In July, blueberries are ripening all across the state. These excellent little berries can be grown in your back yard, but you may not know that they are also our most valuable commercial fresh fruit crop. Growers in southeastern NC harvest hundreds of acres beginning in May each year, and each year the clinic receives diagnostic samples of berries affected by diseases, insects and weather. Here are a few of the problems we have diagnosed recently:
Mummy Berry
Mummy berry is caused the fungus Monilinia vaccinii-corymbosi. This fungus overwinters on the ground underneath blueberry bushes, and in spring produces a cup-shaped mushroom that releases spores. These spores infect and kill emerging leaf shoots, causing the primary, or shoot blight phase, of the disease.
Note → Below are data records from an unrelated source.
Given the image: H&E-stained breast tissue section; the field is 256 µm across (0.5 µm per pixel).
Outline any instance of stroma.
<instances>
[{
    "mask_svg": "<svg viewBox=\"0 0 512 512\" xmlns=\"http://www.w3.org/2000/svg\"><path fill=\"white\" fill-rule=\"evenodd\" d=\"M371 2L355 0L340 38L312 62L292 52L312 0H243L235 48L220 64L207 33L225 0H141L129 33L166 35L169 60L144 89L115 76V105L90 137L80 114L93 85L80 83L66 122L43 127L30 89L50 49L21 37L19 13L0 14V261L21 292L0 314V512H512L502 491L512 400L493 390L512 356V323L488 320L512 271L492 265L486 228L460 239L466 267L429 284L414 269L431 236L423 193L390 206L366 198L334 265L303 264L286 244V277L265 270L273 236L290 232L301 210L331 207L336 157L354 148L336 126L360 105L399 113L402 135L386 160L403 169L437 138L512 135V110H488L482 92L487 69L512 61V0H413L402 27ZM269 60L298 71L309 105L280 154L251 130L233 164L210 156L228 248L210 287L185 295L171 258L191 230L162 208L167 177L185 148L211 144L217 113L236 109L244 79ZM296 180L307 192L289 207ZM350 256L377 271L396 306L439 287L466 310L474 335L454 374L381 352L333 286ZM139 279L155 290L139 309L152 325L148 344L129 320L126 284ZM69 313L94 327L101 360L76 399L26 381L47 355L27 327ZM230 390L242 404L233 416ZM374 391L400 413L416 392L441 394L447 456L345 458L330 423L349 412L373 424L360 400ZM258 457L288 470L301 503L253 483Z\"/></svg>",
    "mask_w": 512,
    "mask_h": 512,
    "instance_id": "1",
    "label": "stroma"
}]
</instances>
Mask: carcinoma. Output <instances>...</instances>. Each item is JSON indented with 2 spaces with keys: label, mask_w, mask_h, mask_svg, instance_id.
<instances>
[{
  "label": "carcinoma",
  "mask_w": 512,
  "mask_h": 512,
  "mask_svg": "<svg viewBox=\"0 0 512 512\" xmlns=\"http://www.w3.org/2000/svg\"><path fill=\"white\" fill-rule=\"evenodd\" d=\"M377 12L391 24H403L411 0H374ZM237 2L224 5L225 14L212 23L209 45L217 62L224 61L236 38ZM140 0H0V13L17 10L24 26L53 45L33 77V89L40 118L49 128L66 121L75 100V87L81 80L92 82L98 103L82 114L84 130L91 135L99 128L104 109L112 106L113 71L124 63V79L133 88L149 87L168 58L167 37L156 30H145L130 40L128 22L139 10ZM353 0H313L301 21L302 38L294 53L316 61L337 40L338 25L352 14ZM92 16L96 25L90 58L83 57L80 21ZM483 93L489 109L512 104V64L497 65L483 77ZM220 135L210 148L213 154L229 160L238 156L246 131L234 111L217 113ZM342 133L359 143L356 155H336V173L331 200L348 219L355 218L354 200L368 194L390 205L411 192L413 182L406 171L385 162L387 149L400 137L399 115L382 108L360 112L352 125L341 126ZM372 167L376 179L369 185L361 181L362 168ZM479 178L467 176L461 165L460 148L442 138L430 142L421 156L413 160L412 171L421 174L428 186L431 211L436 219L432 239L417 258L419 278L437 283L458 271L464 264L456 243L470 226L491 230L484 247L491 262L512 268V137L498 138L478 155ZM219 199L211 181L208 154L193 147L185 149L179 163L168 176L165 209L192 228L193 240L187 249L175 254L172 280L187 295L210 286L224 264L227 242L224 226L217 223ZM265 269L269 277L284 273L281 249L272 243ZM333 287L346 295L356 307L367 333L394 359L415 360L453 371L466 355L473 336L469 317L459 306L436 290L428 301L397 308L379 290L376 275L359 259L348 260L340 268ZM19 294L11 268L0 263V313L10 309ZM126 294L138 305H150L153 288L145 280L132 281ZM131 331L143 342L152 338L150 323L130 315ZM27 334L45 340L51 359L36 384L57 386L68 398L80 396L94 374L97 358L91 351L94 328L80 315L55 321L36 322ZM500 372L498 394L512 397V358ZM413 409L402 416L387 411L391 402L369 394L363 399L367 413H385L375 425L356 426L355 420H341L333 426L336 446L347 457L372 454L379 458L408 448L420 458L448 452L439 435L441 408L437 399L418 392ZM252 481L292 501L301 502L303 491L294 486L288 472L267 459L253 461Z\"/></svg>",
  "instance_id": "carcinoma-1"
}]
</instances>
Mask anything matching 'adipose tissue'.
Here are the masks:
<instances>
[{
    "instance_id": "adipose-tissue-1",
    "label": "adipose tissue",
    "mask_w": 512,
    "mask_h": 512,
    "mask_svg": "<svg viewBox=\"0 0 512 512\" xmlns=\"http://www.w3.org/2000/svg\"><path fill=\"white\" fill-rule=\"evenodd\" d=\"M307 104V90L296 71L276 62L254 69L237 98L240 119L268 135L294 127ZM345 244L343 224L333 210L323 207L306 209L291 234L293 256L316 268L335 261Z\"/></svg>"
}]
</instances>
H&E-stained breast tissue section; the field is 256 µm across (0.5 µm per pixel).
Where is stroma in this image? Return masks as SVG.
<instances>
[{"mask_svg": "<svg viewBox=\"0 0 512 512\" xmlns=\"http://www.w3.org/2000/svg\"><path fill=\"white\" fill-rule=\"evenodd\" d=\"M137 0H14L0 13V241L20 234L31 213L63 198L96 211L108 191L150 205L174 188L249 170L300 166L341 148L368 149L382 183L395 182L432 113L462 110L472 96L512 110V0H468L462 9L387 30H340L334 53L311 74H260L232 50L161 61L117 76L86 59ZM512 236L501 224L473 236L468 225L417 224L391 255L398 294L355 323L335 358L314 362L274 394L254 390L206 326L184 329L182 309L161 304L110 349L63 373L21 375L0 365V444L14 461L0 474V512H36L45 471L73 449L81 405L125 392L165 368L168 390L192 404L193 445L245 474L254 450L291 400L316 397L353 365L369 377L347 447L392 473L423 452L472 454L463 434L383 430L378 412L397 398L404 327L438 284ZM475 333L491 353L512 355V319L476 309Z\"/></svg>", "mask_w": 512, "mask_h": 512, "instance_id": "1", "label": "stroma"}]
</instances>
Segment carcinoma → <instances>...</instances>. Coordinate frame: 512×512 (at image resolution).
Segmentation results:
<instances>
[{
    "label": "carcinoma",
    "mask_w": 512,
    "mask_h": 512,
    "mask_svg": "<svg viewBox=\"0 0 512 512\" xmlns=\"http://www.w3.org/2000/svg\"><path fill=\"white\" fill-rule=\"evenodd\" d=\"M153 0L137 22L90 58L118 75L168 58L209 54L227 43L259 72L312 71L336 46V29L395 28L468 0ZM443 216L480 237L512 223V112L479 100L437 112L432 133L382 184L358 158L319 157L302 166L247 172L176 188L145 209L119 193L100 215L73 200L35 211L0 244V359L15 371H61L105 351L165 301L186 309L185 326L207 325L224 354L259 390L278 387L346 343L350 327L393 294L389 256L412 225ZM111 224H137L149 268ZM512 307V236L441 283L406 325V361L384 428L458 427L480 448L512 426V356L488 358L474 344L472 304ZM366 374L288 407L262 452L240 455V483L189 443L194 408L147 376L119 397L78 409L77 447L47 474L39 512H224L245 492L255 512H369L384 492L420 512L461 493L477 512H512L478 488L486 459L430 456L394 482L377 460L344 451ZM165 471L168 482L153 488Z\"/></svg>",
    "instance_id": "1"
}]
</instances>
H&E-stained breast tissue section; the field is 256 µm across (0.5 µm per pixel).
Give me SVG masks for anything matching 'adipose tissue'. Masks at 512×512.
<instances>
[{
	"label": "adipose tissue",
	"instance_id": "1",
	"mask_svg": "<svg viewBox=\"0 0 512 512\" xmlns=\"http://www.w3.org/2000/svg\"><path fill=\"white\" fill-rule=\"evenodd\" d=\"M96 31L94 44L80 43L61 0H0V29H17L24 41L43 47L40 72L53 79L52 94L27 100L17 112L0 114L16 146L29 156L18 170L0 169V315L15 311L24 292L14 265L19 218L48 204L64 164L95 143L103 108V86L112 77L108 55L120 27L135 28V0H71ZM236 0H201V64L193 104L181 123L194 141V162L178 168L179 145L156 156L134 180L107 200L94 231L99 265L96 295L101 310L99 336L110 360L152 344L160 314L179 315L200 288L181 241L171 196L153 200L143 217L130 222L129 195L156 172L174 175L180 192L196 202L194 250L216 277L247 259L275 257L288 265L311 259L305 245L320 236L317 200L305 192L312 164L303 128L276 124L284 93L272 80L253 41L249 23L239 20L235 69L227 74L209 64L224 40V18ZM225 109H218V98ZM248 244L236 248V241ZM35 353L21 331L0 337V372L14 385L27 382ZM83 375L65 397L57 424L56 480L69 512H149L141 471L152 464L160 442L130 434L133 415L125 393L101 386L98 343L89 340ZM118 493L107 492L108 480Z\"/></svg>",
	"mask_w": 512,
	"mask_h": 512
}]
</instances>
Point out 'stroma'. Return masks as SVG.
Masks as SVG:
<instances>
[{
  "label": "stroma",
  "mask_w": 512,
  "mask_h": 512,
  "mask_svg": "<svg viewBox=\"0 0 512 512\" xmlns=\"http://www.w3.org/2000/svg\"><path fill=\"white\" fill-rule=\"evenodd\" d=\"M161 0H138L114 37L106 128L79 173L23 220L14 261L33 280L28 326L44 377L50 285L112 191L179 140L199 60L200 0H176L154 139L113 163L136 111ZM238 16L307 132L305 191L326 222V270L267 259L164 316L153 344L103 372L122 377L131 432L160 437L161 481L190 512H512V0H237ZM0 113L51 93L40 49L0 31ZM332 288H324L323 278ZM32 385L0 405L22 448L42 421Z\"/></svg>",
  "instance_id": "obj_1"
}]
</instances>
These blighted shoots then produce a second type of spore that is carried by insects to the flowers, where the secondary, or fruit infection stage takes place. The end result is “mummies” – berries that do not turn blue, but instead turn pink or salmon-colored and fall to the ground. Mummy berry can be controlled with fungicides, through the use of resistant cultivars, by removal of infected fruit, and by mulching to bury any mummies remaining on the ground.
Mummy Berries: Infected berries are pink (Photo by Bill Cline) |
Fruit rots
Fruit rotting fungi cause soft, leaky or “fuzzy” berries (visible spores or mold). Blueberries are more resistant to decay than other small fruits, but still need to be harvested in a timely fashion to avoid fruit rots. Berries do not ripen all at once, but are picked over several weeks. Highbush blueberries should be harvested every four or five days, while rabbiteye blueberries are harvested every seven to ten days (rabbiteye blueberries are the most common backyard species in North Carolina). It is important to “clean” the bush at each harvest date by removing all blue fruit, to avoid having overripe, leaky berries in later pickings. If the bushes are wet with dew or rain, wait until they dry before harvesting, since handling wet berries greatly increases post-harvest decay.
Blueberry Fruit Rot (Photo by Bill Cline) |
Exobasidium
Exobasidium vaccinii is a fungus that causes a “green spot” symptom on blueberry fruit and can also infect leaves. This disease is becoming increasingly common in commercial fields and has also been diagnosed on blueberries in other states. Little is known about this fungus on blueberry, and no control measures have been established. The disease occurs sporadically and seems to be associated with high humidity -- low or sheltered parts of fields where air movement is limited.
Berries infected with Exobasidim (Photo by Bill Cline) |
Insects in berries
Blueberries are sometimes infested with larval stages of insects, including blueberry maggot fly, cranberry fruit worm, cherry fruit worm, Plum curculio and a new pest, spotted-wing drosophila. All these pests are controllable, but must be properly diagnosed since control measures vary. Cherry fruitworm and cranberry fruitworm are frequently encountered in unsprayed fields. The cranberry fruit worm produces “frass” that looks like a small clump of sawdust on the outside of a cluster of berries, while cherry fruitworm usually affects only two berries, “gluing” the two together and producing frass only inside the fruit.
Cranberry fruitworm frass (looks like sawdust) (Photo by Bill Cline) |
Hail damage
There has been quite a lot of hail this year resulting in damage to blueberry fruit. Affected berries are usually damaged in spring while the fruit is still green. Initially only bruised or dented, hail-damaged berries develop scars and cracks as they swell and ripen, and these symptoms can be confused with disease or insect damage. Where hail damage is suspected, look for tattered leaves as further evidence of a hail event.